### EXERCISE OBJECTIVE:
Down to the last line, set down the material below exactly; skip the pictures.

*** Begin section ***

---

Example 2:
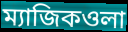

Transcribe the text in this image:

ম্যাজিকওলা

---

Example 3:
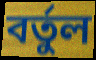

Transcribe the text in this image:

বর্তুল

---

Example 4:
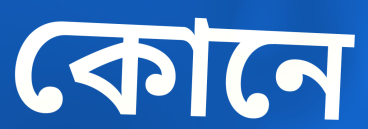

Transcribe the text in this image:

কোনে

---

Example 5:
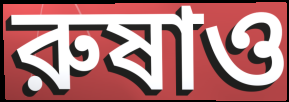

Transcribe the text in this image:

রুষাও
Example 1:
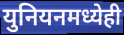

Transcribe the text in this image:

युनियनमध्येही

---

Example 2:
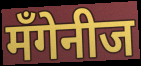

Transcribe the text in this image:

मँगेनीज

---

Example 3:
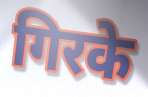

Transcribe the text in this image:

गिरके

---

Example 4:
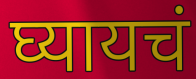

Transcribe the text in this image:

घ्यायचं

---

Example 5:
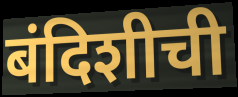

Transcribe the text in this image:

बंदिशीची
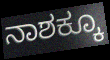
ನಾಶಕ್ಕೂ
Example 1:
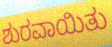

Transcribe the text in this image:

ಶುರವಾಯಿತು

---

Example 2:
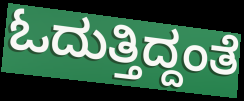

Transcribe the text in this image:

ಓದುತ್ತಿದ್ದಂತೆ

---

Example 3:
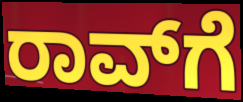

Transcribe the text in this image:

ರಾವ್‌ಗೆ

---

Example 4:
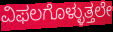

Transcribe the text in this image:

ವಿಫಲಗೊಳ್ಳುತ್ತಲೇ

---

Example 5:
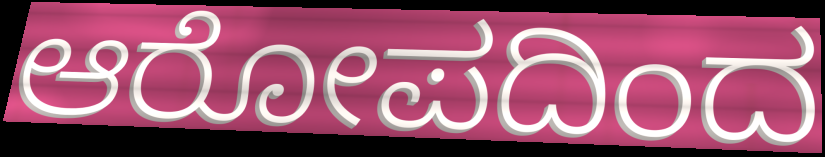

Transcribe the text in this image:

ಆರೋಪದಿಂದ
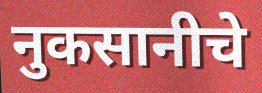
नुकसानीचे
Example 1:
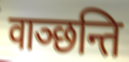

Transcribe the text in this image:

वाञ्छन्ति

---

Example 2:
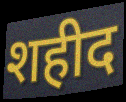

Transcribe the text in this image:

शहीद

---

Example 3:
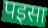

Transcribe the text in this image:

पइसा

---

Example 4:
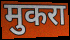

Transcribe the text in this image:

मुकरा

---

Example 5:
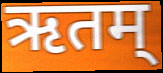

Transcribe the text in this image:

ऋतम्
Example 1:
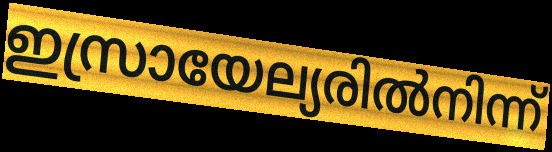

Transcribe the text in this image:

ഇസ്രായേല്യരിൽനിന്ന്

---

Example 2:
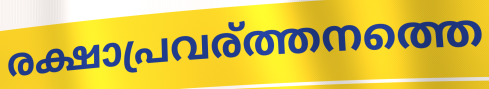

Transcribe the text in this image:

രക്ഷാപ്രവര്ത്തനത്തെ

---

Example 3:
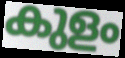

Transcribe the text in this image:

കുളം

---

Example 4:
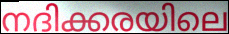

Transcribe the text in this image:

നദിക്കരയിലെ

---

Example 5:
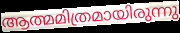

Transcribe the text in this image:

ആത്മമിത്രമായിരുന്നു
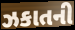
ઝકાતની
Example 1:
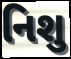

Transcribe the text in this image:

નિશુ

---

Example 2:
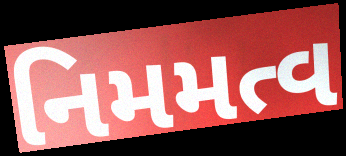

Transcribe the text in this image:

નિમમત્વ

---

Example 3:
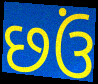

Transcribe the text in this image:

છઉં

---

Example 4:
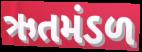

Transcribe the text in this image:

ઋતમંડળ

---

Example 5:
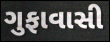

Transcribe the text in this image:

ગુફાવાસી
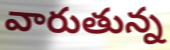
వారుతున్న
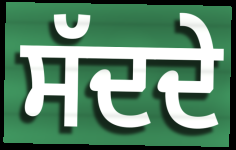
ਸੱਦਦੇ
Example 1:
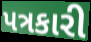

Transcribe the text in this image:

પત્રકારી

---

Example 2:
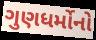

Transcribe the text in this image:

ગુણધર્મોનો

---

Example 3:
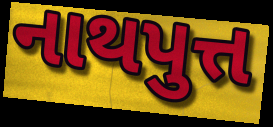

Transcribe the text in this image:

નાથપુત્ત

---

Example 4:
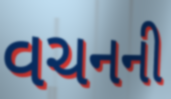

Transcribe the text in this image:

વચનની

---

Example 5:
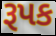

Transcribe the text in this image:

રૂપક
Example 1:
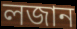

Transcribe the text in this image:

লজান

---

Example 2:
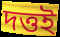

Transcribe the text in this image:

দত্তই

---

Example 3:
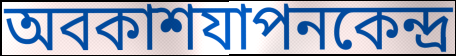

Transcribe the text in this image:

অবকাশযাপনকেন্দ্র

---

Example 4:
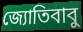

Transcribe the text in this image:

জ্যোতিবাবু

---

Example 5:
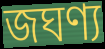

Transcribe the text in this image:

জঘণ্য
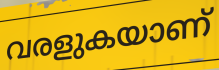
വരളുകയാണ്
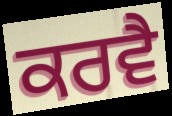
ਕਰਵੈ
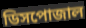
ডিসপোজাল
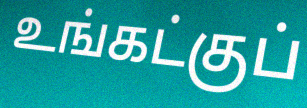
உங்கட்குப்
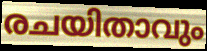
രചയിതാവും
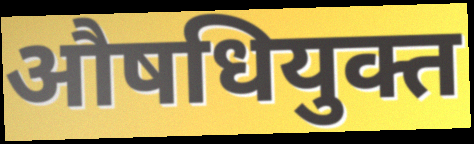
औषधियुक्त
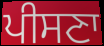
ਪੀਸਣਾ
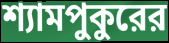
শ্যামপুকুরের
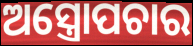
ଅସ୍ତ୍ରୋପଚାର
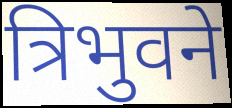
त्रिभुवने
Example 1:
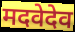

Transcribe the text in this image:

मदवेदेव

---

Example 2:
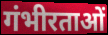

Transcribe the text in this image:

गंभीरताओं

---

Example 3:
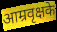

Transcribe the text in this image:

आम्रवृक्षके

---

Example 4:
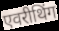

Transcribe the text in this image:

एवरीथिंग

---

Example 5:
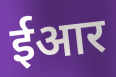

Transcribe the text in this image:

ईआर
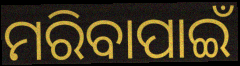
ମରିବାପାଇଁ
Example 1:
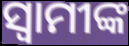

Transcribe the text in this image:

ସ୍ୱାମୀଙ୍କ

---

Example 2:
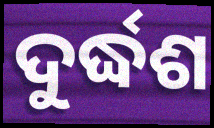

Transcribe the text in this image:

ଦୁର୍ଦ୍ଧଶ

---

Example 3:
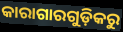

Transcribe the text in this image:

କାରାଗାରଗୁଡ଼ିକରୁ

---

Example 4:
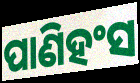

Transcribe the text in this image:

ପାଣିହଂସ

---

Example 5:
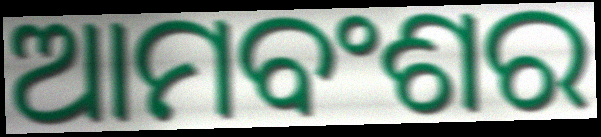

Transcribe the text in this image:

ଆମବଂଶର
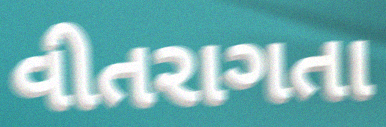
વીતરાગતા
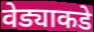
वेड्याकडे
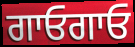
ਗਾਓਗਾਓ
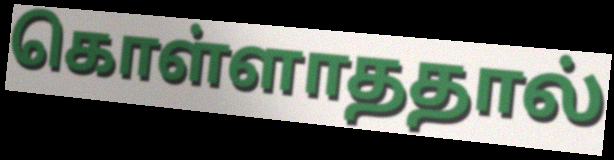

*** End section ***

### RESPONSE BELOW:
---

Example 2:

Transcribe the text in this image:

ম্যাজিকওলা

---

Example 3:

Transcribe the text in this image:

বর্তুল

---

Example 4:

Transcribe the text in this image:

কোনে

---

Example 5:

Transcribe the text in this image:

রুষাও
Example 1:

Transcribe the text in this image:

युनियनमध्येही

---

Example 2:

Transcribe the text in this image:

मँगेनीज

---

Example 3:

Transcribe the text in this image:

गिरके

---

Example 4:

Transcribe the text in this image:

घ्यायचं

---

Example 5:

Transcribe the text in this image:

बंदिशीची
ನಾಶಕ್ಕೂ
Example 1:

Transcribe the text in this image:

ಶುರವಾಯಿತು

---

Example 2:

Transcribe the text in this image:

ಓದುತ್ತಿದ್ದಂತೆ

---

Example 3:

Transcribe the text in this image:

ರಾವ್‌ಗೆ

---

Example 4:

Transcribe the text in this image:

ವಿಫಲಗೊಳ್ಳುತ್ತಲೇ

---

Example 5:

Transcribe the text in this image:

ಆರೋಪದಿಂದ
नुकसानीचे
Example 1:

Transcribe the text in this image:

वाञ्छन्ति

---

Example 2:

Transcribe the text in this image:

शहीद

---

Example 3:

Transcribe the text in this image:

पइसा

---

Example 4:

Transcribe the text in this image:

मुकरा

---

Example 5:

Transcribe the text in this image:

ऋतम्
Example 1:

Transcribe the text in this image:

ഇസ്രായേല്യരിൽനിന്ന്

---

Example 2:

Transcribe the text in this image:

രക്ഷാപ്രവര്ത്തനത്തെ

---

Example 3:

Transcribe the text in this image:

കുളം

---

Example 4:

Transcribe the text in this image:

നദിക്കരയിലെ

---

Example 5:

Transcribe the text in this image:

ആത്മമിത്രമായിരുന്നു
ઝકાતની
Example 1:

Transcribe the text in this image:

નિશુ

---

Example 2:

Transcribe the text in this image:

નિમમત્વ

---

Example 3:

Transcribe the text in this image:

છઉં

---

Example 4:

Transcribe the text in this image:

ઋતમંડળ

---

Example 5:

Transcribe the text in this image:

ગુફાવાસી
వారుతున్న
ਸੱਦਦੇ
Example 1:

Transcribe the text in this image:

પત્રકારી

---

Example 2:

Transcribe the text in this image:

ગુણધર્મોનો

---

Example 3:

Transcribe the text in this image:

નાથપુત્ત

---

Example 4:

Transcribe the text in this image:

વચનની

---

Example 5:

Transcribe the text in this image:

રૂપક
Example 1:

Transcribe the text in this image:

লজান

---

Example 2:

Transcribe the text in this image:

দত্তই

---

Example 3:

Transcribe the text in this image:

অবকাশযাপনকেন্দ্র

---

Example 4:

Transcribe the text in this image:

জ্যোতিবাবু

---

Example 5:

Transcribe the text in this image:

জঘণ্য
വരളുകയാണ്
ਕਰਵੈ
ডিসপোজাল
உங்கட்குப்
രചയിതാവും
औषधियुक्त
ਪੀਸਣਾ
শ্যামপুকুরের
ଅସ୍ତ୍ରୋପଚାର
त्रिभुवने
Example 1:

Transcribe the text in this image:

मदवेदेव

---

Example 2:

Transcribe the text in this image:

गंभीरताओं

---

Example 3:

Transcribe the text in this image:

आम्रवृक्षके

---

Example 4:

Transcribe the text in this image:

एवरीथिंग

---

Example 5:

Transcribe the text in this image:

ईआर
ମରିବାପାଇଁ
Example 1:

Transcribe the text in this image:

ସ୍ୱାମୀଙ୍କ

---

Example 2:

Transcribe the text in this image:

ଦୁର୍ଦ୍ଧଶ

---

Example 3:

Transcribe the text in this image:

କାରାଗାରଗୁଡ଼ିକରୁ

---

Example 4:

Transcribe the text in this image:

ପାଣିହଂସ

---

Example 5:

Transcribe the text in this image:

ଆମବଂଶର
વીતરાગતા
वेड्याकडे
ਗਾਓਗਾਓ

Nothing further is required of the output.